Made by Universal only a few years earlier, and with the same cast but a decent script and director, this would have been at least entertaining. This way even the attractive locations are dull. I didn’t know a Swiss ski resort could look that ugly, or Rome that dull. New York fares a little better, but very little of the film is set there.
And if you can figure out the purpose of Ellen Corby and Tony Lo Bianco in the film drop me a note. All they seem to demonstrate is Hudson’s Captain Harmon is a huge jerk.
July 1st, 2014 at 6:39 am
I haven’t seen this since the original release in 1968 but David’s review captures the way I felt then – it was pretty awful.

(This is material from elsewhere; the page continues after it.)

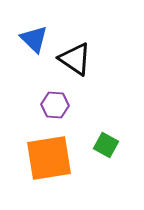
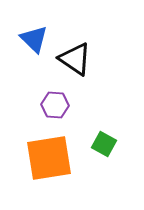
green square: moved 2 px left, 1 px up
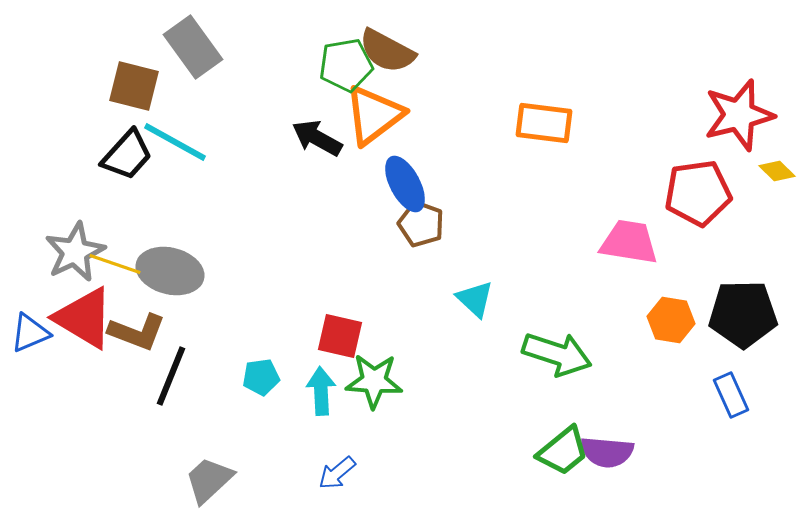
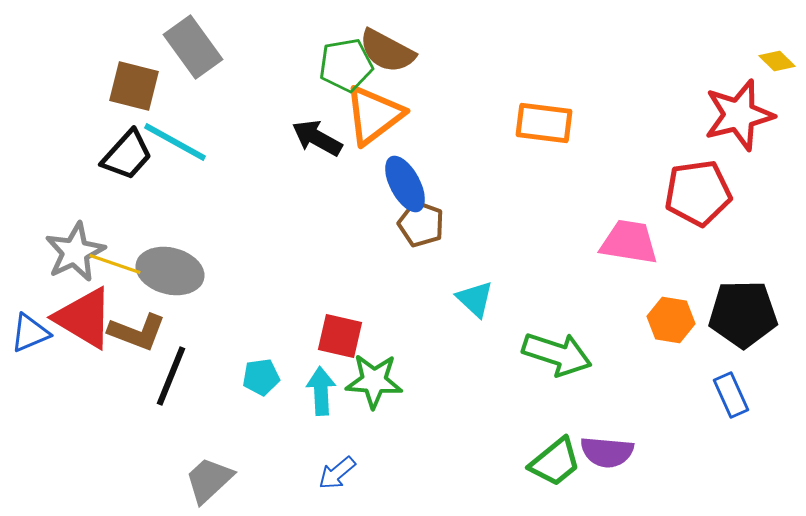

The one scene that stands out in my memory (and recent viewers can tell me if I’m remembering it correctly) has Cardinale writhing around in lingerie and Hudson cooling her off by spraying her with a seltzer bottle.
Not that there’s anything wrong with that, of course. Yes, she had a fine pair but the movie, basically, sucked.
September 25th, 2019 at 8:43 pm
A terrible movie. How Rock and Claudia got mixed up in this incomprehensible junk is a mystery. Italian films of that time had excellent cinematography. Not this film. Rock does look like Clark/Superman.